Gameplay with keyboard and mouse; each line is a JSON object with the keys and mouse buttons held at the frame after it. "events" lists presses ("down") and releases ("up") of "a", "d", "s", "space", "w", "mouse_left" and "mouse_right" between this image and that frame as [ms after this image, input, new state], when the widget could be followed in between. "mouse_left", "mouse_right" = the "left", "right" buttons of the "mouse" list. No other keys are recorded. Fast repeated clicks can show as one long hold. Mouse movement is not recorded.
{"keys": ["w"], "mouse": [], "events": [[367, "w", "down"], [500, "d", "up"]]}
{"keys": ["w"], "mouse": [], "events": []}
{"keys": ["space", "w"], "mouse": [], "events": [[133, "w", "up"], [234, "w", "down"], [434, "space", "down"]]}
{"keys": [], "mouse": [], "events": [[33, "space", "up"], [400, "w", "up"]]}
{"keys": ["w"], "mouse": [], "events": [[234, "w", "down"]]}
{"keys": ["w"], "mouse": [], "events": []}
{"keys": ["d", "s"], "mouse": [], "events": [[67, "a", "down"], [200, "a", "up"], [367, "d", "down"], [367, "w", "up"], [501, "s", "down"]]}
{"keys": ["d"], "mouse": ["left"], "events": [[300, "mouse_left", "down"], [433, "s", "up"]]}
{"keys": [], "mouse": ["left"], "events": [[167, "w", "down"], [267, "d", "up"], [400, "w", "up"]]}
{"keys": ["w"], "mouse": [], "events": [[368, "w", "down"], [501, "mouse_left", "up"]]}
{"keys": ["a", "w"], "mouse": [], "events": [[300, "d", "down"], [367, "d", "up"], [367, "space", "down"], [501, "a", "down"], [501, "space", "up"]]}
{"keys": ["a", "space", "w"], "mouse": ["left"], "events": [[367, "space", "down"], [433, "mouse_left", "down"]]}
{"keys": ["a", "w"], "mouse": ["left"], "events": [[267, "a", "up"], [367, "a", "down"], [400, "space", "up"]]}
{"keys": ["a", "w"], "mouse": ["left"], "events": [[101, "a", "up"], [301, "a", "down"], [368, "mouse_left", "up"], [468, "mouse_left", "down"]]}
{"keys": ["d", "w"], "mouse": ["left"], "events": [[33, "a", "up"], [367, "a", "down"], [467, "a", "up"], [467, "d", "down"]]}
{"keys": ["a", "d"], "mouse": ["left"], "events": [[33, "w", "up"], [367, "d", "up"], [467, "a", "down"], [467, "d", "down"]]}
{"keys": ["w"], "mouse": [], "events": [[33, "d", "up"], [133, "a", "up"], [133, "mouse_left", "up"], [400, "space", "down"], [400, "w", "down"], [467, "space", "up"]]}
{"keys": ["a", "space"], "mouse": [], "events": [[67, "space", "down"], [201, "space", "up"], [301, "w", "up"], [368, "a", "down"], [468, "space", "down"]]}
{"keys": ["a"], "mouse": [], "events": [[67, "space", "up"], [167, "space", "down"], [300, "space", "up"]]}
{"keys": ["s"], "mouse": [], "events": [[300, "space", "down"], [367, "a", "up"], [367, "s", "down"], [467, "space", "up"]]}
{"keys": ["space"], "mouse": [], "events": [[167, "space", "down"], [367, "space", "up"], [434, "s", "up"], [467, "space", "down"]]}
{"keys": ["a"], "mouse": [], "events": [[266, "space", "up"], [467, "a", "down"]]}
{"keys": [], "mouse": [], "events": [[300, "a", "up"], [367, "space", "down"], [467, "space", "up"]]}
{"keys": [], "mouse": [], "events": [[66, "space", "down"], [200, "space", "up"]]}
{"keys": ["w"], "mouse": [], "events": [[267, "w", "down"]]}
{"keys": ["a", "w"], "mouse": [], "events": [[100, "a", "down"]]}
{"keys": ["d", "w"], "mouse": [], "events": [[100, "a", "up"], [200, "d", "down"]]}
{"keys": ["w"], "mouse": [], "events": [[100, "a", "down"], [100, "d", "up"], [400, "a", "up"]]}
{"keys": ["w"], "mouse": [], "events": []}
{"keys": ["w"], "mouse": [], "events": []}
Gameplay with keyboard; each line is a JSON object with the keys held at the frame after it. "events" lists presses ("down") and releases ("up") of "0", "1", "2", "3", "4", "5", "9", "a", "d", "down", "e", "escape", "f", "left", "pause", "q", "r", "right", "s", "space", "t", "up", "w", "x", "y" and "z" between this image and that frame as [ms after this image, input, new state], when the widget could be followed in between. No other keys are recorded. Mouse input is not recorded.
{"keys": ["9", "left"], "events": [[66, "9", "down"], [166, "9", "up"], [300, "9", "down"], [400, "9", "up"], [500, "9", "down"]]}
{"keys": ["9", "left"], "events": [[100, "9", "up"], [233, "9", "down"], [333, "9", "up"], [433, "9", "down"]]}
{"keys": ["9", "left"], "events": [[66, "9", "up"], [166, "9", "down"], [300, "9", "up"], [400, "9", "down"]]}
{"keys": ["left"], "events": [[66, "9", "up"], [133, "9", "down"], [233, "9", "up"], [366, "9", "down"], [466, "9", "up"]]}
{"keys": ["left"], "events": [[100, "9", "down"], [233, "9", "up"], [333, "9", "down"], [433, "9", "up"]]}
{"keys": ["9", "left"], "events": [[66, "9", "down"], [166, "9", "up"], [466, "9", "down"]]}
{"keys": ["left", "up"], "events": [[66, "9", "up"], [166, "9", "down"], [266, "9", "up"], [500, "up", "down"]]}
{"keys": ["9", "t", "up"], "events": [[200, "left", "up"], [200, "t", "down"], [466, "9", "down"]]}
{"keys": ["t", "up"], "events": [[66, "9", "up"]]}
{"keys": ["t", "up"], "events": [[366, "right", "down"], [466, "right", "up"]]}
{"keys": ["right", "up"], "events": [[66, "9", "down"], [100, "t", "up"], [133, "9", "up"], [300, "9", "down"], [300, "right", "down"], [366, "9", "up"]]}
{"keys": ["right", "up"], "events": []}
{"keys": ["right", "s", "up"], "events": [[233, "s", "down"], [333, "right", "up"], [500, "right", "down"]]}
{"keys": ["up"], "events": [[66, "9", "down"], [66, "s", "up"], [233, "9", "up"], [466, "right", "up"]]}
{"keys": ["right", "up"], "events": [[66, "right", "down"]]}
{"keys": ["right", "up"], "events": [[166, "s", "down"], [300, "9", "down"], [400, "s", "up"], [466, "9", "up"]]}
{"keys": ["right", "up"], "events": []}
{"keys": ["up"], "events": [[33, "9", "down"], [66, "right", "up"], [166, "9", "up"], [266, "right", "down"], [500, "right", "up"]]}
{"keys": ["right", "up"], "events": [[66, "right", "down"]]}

________

#### Aim of the task:
Each line above must be reproduced exactly as it stands.

#### Answer to the problem:
Gameplay with keyboard and mouse; each line is a JSON object with the keys and mouse buttons held at the frame after it. "events" lists presses ("down") and releases ("up") of "a", "d", "s", "space", "w", "mouse_left" and "mouse_right" between this image and that frame as [ms after this image, input, new state], when the widget could be followed in between. "mouse_left", "mouse_right" = the "left", "right" buttons of the "mouse" list. No other keys are recorded. Fast repeated clicks can show as one long hold. Mouse movement is not recorded.
{"keys": ["w"], "mouse": [], "events": [[367, "w", "down"], [500, "d", "up"]]}
{"keys": ["w"], "mouse": [], "events": []}
{"keys": ["space", "w"], "mouse": [], "events": [[133, "w", "up"], [234, "w", "down"], [434, "space", "down"]]}
{"keys": [], "mouse": [], "events": [[33, "space", "up"], [400, "w", "up"]]}
{"keys": ["w"], "mouse": [], "events": [[234, "w", "down"]]}
{"keys": ["w"], "mouse": [], "events": []}
{"keys": ["d", "s"], "mouse": [], "events": [[67, "a", "down"], [200, "a", "up"], [367, "d", "down"], [367, "w", "up"], [501, "s", "down"]]}
{"keys": ["d"], "mouse": ["left"], "events": [[300, "mouse_left", "down"], [433, "s", "up"]]}
{"keys": [], "mouse": ["left"], "events": [[167, "w", "down"], [267, "d", "up"], [400, "w", "up"]]}
{"keys": ["w"], "mouse": [], "events": [[368, "w", "down"], [501, "mouse_left", "up"]]}
{"keys": ["a", "w"], "mouse": [], "events": [[300, "d", "down"], [367, "d", "up"], [367, "space", "down"], [501, "a", "down"], [501, "space", "up"]]}
{"keys": ["a", "space", "w"], "mouse": ["left"], "events": [[367, "space", "down"], [433, "mouse_left", "down"]]}
{"keys": ["a", "w"], "mouse": ["left"], "events": [[267, "a", "up"], [367, "a", "down"], [400, "space", "up"]]}
{"keys": ["a", "w"], "mouse": ["left"], "events": [[101, "a", "up"], [301, "a", "down"], [368, "mouse_left", "up"], [468, "mouse_left", "down"]]}
{"keys": ["d", "w"], "mouse": ["left"], "events": [[33, "a", "up"], [367, "a", "down"], [467, "a", "up"], [467, "d", "down"]]}
{"keys": ["a", "d"], "mouse": ["left"], "events": [[33, "w", "up"], [367, "d", "up"], [467, "a", "down"], [467, "d", "down"]]}
{"keys": ["w"], "mouse": [], "events": [[33, "d", "up"], [133, "a", "up"], [133, "mouse_left", "up"], [400, "space", "down"], [400, "w", "down"], [467, "space", "up"]]}
{"keys": ["a", "space"], "mouse": [], "events": [[67, "space", "down"], [201, "space", "up"], [301, "w", "up"], [368, "a", "down"], [468, "space", "down"]]}
{"keys": ["a"], "mouse": [], "events": [[67, "space", "up"], [167, "space", "down"], [300, "space", "up"]]}
{"keys": ["s"], "mouse": [], "events": [[300, "space", "down"], [367, "a", "up"], [367, "s", "down"], [467, "space", "up"]]}
{"keys": ["space"], "mouse": [], "events": [[167, "space", "down"], [367, "space", "up"], [434, "s", "up"], [467, "space", "down"]]}
{"keys": ["a"], "mouse": [], "events": [[266, "space", "up"], [467, "a", "down"]]}
{"keys": [], "mouse": [], "events": [[300, "a", "up"], [367, "space", "down"], [467, "space", "up"]]}
{"keys": [], "mouse": [], "events": [[66, "space", "down"], [200, "space", "up"]]}
{"keys": ["w"], "mouse": [], "events": [[267, "w", "down"]]}
{"keys": ["a", "w"], "mouse": [], "events": [[100, "a", "down"]]}
{"keys": ["d", "w"], "mouse": [], "events": [[100, "a", "up"], [200, "d", "down"]]}
{"keys": ["w"], "mouse": [], "events": [[100, "a", "down"], [100, "d", "up"], [400, "a", "up"]]}
{"keys": ["w"], "mouse": [], "events": []}
{"keys": ["w"], "mouse": [], "events": []}
Gameplay with keyboard; each line is a JSON object with the keys held at the frame after it. "events" lists presses ("down") and releases ("up") of "0", "1", "2", "3", "4", "5", "9", "a", "d", "down", "e", "escape", "f", "left", "pause", "q", "r", "right", "s", "space", "t", "up", "w", "x", "y" and "z" between this image and that frame as [ms after this image, input, new state], when the widget could be followed in between. No other keys are recorded. Mouse input is not recorded.
{"keys": ["9", "left"], "events": [[66, "9", "down"], [166, "9", "up"], [300, "9", "down"], [400, "9", "up"], [500, "9", "down"]]}
{"keys": ["9", "left"], "events": [[100, "9", "up"], [233, "9", "down"], [333, "9", "up"], [433, "9", "down"]]}
{"keys": ["9", "left"], "events": [[66, "9", "up"], [166, "9", "down"], [300, "9", "up"], [400, "9", "down"]]}
{"keys": ["left"], "events": [[66, "9", "up"], [133, "9", "down"], [233, "9", "up"], [366, "9", "down"], [466, "9", "up"]]}
{"keys": ["left"], "events": [[100, "9", "down"], [233, "9", "up"], [333, "9", "down"], [433, "9", "up"]]}
{"keys": ["9", "left"], "events": [[66, "9", "down"], [166, "9", "up"], [466, "9", "down"]]}
{"keys": ["left", "up"], "events": [[66, "9", "up"], [166, "9", "down"], [266, "9", "up"], [500, "up", "down"]]}
{"keys": ["9", "t", "up"], "events": [[200, "left", "up"], [200, "t", "down"], [466, "9", "down"]]}
{"keys": ["t", "up"], "events": [[66, "9", "up"]]}
{"keys": ["t", "up"], "events": [[366, "right", "down"], [466, "right", "up"]]}
{"keys": ["right", "up"], "events": [[66, "9", "down"], [100, "t", "up"], [133, "9", "up"], [300, "9", "down"], [300, "right", "down"], [366, "9", "up"]]}
{"keys": ["right", "up"], "events": []}
{"keys": ["right", "s", "up"], "events": [[233, "s", "down"], [333, "right", "up"], [500, "right", "down"]]}
{"keys": ["up"], "events": [[66, "9", "down"], [66, "s", "up"], [233, "9", "up"], [466, "right", "up"]]}
{"keys": ["right", "up"], "events": [[66, "right", "down"]]}
{"keys": ["right", "up"], "events": [[166, "s", "down"], [300, "9", "down"], [400, "s", "up"], [466, "9", "up"]]}
{"keys": ["right", "up"], "events": []}
{"keys": ["up"], "events": [[33, "9", "down"], [66, "right", "up"], [166, "9", "up"], [266, "right", "down"], [500, "right", "up"]]}
{"keys": ["right", "up"], "events": [[66, "right", "down"]]}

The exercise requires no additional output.